Jun. 23—One year after the Lottery Gods smiled down on Minnesota, there was no such luck to be found for the Timberwolves on Tuesday night.

The Timberwolves did not move into the top three, meaning their first-round pick, No. 7 overall, conveys to Golden State, completing the D'Angelo Russell-Andrew Wiggins deal made in February of 2020.

Detroit will have the top pick in the July draft, while Houston will pick second and Cleveland will select third.

Minnesota, meanwhile, is currently without a selection in the upcoming draft.

Some will point to the Timberwolves' refusal to tank as the reason Minnesota won't keep its pick, which was top-three protected this year. The Timberwolves went 9-7 over their final 16 games with a relatively healthy roster, pushing their odds of landing a top-three pick from more than 40 percent to just 27 percent. The Wolves valued winning games over lottery balls.

Gersson Rosas, the team's president of basketball operations, expressed no regret over that decision late last week, citing the importance of player development, a larger sample size for evaluation and, perhaps most important, maintaining the organization's credibility in the eyes of the players.

"You lose (the players') focus and connection with what we're trying to do," Rosas said. "We're at a stage where it's happened too often. We can't do that. We can't be that. We have to be a team that's aggressively and 100 percent committed on winning in everything we do."

Rosas believes the team's success under new head coach Chris Finch generated momentum that the players carried into the offseason. Whether that's more valuable than a greater chance to draft another potentially transcendent talent remains to be seen.

The massive impact Anthony Edwards — selected No. 1 overall last season after Minnesota won the lottery — has had on the franchise in seven months is well documented. It's entirely possible Cade Cunningham, Jalen Suggs, Evan Mobley or Jalen Green could have had a similar effect.

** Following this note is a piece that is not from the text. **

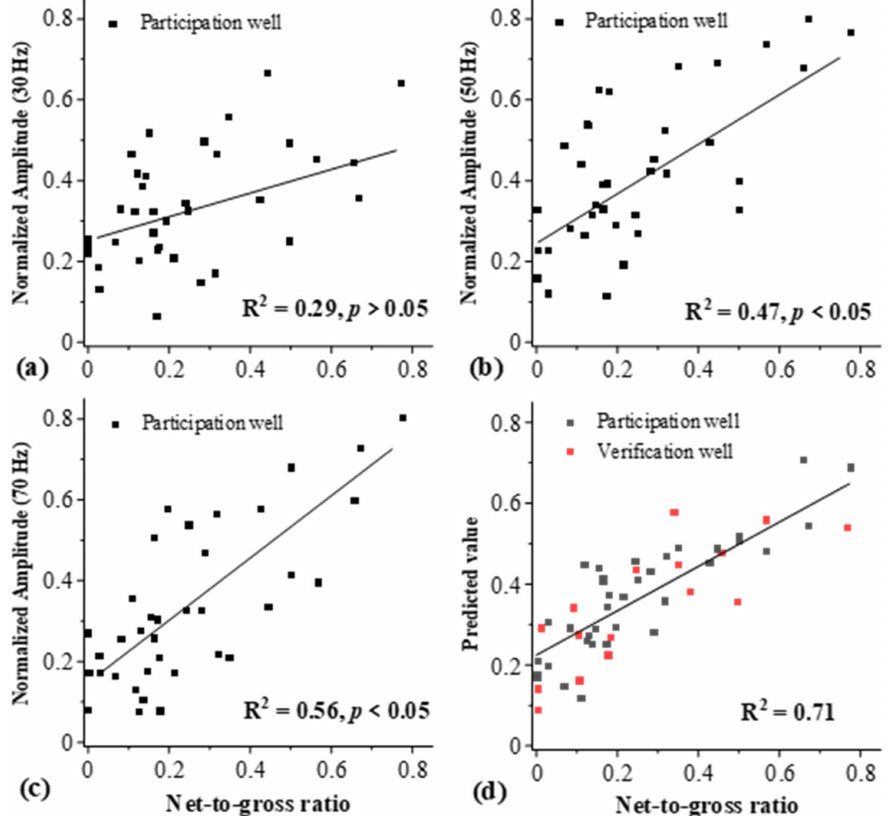
Figure 9. ( a – c ) are the crossplot results of 30 Hz, 50 Hz and 70 Hz normalized amplitude and the net-to-gross ratio of SS2 sequence, respectively. ( d ) Crossplot of the predicted net-to-gross ratio of the SS2 sequence by frequency–division amplitude fusion method vs. the actual value. Note: (1) net-to-gross ratio represents the proportion of sandstones content in a section of the stratum; (2) R 2 was calculated only by participation wells; (3) the frequency–division amplitudes were normalized to eliminate the effect of order of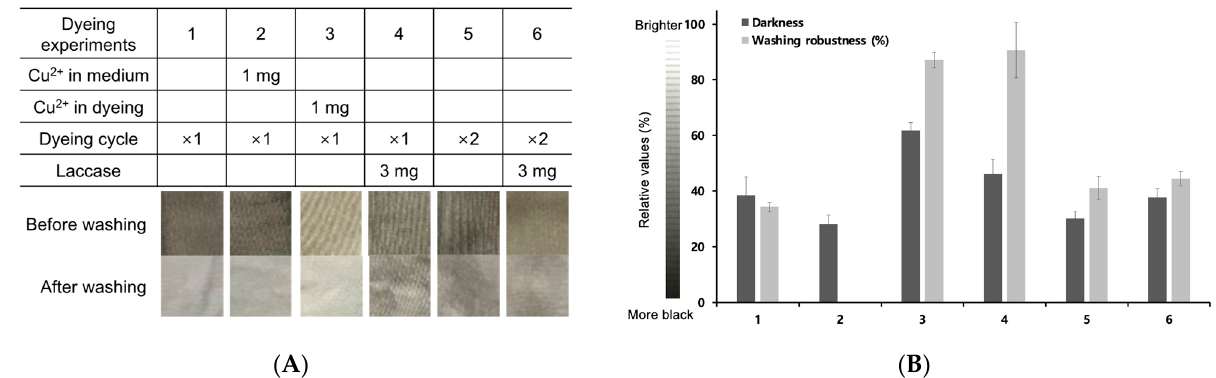
Figure 2. ( A ) Dyeing of S. glaucescens melanin on cotton fabric at different conditions: (1) dyeing with the culture supernatant without copper ions, (2) dyeing with the culture supernatant where melanin was synthesized by adding copper ions to the culture solution, (3) copper ions added to the melanin supernatant during dyeing process, (4) 3 mg (1.5 U) of laccase enzyme treatment to the melanin supernatant during dyeing, (5) double dyeing cycles without copper and laccase enzyme treatment and (6) 3 mg (1.5 U) of laccase enzyme treatment during dyeing and the double dyeing cycles. ( B ) Dyeing performances and dyeing fastness of caffeic acid-based melanin on cotton fabric. The dyeing performance was measured based on the brightness of L in Table 1, and the dyeing fastness was determined through the equation: 100 + [(L + L’)/L] × 100(%), where L is the brightness before washing and L’ is the brightness after washing.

Still, as Rosas has noted, there is a cost to doing business. Minnesota feels good about where it's at with its trio of Edwards, Russell and Karl-Anthony Towns. He feels the addition of Russell has helped catapult the Timberwolves to a position of renewed promise for an exciting future.

"We're at a point where we're prepared to take a step forward, and it wouldn't have happened without that trade," Rosas said.

Plus, there is a little more financial freedom that comes with not having the pick.

A top-three pick would have commanded $8 million-plus next season, which would have had Minnesota flirting with the luxury tax line all offseason. Now, the Timberwolves have a bit more wiggle room.

"It's enticing to know if we don't get the pick, we have some financial flexibility that we can go into free agency or trades with to maybe add a guy that's more ready to help us now as we try to compete and win," Rosas said last week.

But make no mistake, the Timberwolves would have preferred the lottery balls had fallen their way.